### Exercise text
########

December 1984

Thrombotic and Hemorrhagic Complications in Children With the Lupus Anticoagulant

Author Affiliations

From the Department of Pediatrics (Hematology), Montreal Children's Hospital and McGill University (Drs Bernstein, Bellefleur, and Esseltine), and the Red Cross Transfusion Service (Dr Salusinsky-Sternbach), Montreal.

Am J Dis Child. 1984;138(12):1132-1135. doi:10.1001/archpedi.1984.02140500038014

• Endogenous circulating anticoagulants are unusual in children without a congenital factor deficiency. In particular, the lupus anticoagulant has only rarely been reported in children. Despite its functioning in vitro to prolong the partial thromboplastin time, patients more frequently have problems with thrombosis than bleeding, unless there is a coexistent prothrombin deficiency or thrombocytopenia. We report the cases of three children with the lupus anticoagulant. Two children had associated thromboses. One had a thrombosis of the iliofemoral system and the other had a partial Budd-Chiari syndrome, a thrombosis of the deep calf veins and ureteric obstruction. The third child had a concomitant prothrombin deficiency and bleeding after tooth extraction. Associated findings in these patients included a positive antinuclear antibody test in two, a positive anti-DNA antibody test in two, a false-positive VDRL test in two, and an antiphospholipid antibody test in two.

########

Saved entries
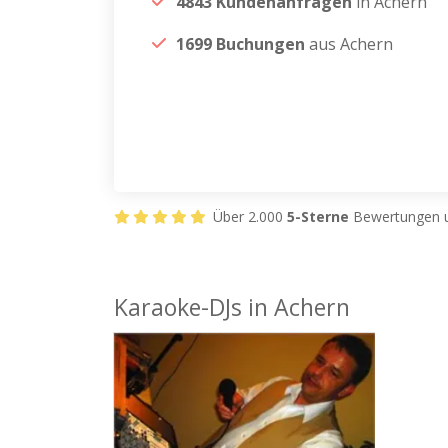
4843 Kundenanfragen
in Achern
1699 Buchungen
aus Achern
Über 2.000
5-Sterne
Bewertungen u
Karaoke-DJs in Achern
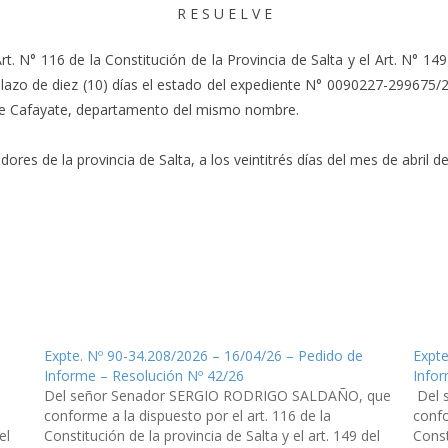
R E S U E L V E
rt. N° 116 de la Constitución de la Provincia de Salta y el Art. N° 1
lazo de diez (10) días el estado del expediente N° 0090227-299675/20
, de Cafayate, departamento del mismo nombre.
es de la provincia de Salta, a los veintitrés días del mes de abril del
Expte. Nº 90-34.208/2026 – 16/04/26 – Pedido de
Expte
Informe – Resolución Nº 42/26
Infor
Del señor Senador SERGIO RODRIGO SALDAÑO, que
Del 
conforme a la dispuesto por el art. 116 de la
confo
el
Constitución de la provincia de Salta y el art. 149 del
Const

########

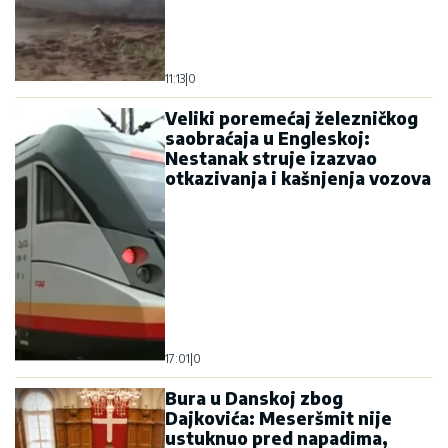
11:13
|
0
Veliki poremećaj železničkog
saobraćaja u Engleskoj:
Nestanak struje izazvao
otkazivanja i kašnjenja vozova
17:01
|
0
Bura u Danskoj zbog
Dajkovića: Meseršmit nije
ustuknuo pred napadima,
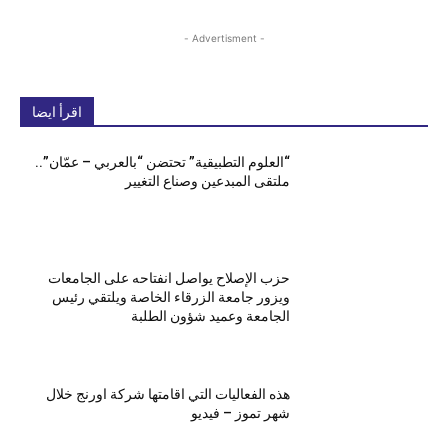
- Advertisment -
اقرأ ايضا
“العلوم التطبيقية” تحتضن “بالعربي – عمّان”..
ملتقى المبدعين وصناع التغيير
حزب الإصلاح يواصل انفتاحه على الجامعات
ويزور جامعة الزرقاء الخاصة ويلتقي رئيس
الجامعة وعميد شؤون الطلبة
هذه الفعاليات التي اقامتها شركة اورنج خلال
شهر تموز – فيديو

########

### Assignment 1
List every doctor named in the text on the lupus anticoagulant.
### Assignment 2
Copy word for word everything from "December 1984" down to "(Dr Salusinsky-Sternbach), Montreal." in the text on the lupus anticoagulant.

### Answer space 1
Bernstein, Bellefleur, Esseltine, Salusinsky-Sternbach

### Answer space 2
December 1984

Thrombotic and Hemorrhagic Complications in Children With the Lupus Anticoagulant

Author Affiliations

From the Department of Pediatrics (Hematology), Montreal Children's Hospital and McGill University (Drs Bernstein, Bellefleur, and Esseltine), and the Red Cross Transfusion Service (Dr Salusinsky-Sternbach), Montreal.